▶ **Exercise description**: List every line below that contains the string "series", treating uppercase and lowercase letters as different.

▶ **Provided data**:
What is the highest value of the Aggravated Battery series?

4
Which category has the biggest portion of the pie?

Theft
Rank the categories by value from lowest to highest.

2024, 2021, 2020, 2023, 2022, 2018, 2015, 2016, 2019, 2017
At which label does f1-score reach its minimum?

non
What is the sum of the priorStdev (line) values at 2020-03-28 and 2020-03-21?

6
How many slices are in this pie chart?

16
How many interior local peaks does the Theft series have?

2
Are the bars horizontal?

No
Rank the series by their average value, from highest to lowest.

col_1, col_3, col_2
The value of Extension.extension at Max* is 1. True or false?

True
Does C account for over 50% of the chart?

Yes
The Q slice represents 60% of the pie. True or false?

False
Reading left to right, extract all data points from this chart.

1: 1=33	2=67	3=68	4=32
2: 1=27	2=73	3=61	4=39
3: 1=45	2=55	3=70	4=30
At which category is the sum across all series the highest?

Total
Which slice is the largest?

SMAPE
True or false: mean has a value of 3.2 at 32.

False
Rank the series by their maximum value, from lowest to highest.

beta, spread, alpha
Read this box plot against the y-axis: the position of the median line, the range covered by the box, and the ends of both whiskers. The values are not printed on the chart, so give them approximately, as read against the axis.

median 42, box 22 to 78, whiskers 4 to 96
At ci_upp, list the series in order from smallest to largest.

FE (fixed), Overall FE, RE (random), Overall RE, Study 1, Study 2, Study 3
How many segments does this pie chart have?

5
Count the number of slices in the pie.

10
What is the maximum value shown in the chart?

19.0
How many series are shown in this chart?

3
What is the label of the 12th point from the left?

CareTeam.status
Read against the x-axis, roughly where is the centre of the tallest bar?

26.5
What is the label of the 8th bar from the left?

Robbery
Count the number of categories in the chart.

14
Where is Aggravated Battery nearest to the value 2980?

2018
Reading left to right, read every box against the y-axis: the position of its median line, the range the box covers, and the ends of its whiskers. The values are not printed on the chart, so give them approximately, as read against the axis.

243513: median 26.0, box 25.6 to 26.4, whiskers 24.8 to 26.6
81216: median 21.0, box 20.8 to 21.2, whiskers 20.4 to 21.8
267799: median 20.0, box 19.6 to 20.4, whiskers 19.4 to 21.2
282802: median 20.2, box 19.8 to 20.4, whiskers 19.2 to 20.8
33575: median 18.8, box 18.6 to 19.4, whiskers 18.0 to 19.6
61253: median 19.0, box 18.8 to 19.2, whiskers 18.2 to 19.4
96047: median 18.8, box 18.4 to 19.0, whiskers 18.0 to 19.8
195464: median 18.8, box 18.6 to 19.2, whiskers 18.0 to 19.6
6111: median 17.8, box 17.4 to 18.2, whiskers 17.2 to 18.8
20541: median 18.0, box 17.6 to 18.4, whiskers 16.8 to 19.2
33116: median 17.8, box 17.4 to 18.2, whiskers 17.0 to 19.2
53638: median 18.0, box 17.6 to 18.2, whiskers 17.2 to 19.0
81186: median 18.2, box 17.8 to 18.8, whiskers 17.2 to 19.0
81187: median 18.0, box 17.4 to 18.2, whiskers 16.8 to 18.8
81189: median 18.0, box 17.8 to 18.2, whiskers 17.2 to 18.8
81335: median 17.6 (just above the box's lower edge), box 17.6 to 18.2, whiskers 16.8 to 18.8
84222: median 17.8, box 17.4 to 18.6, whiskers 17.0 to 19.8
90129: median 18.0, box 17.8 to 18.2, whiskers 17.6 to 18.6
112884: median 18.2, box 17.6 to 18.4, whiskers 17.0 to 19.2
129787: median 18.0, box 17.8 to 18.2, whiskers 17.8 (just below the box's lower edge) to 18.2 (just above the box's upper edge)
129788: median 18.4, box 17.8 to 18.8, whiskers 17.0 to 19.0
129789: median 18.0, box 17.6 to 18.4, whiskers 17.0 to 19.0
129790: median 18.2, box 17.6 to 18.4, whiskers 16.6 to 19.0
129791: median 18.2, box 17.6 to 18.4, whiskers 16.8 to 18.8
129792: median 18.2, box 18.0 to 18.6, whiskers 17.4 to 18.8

▶ **Written answer**:
What is the highest value of the Aggravated Battery series?
How many interior local peaks does the Theft series have?
Rank the series by their average value, from highest to lowest.
At which category is the sum across all series the highest?
Rank the series by their maximum value, from lowest to highest.
At ci_upp, list the series in order from smallest to largest.
How many series are shown in this chart?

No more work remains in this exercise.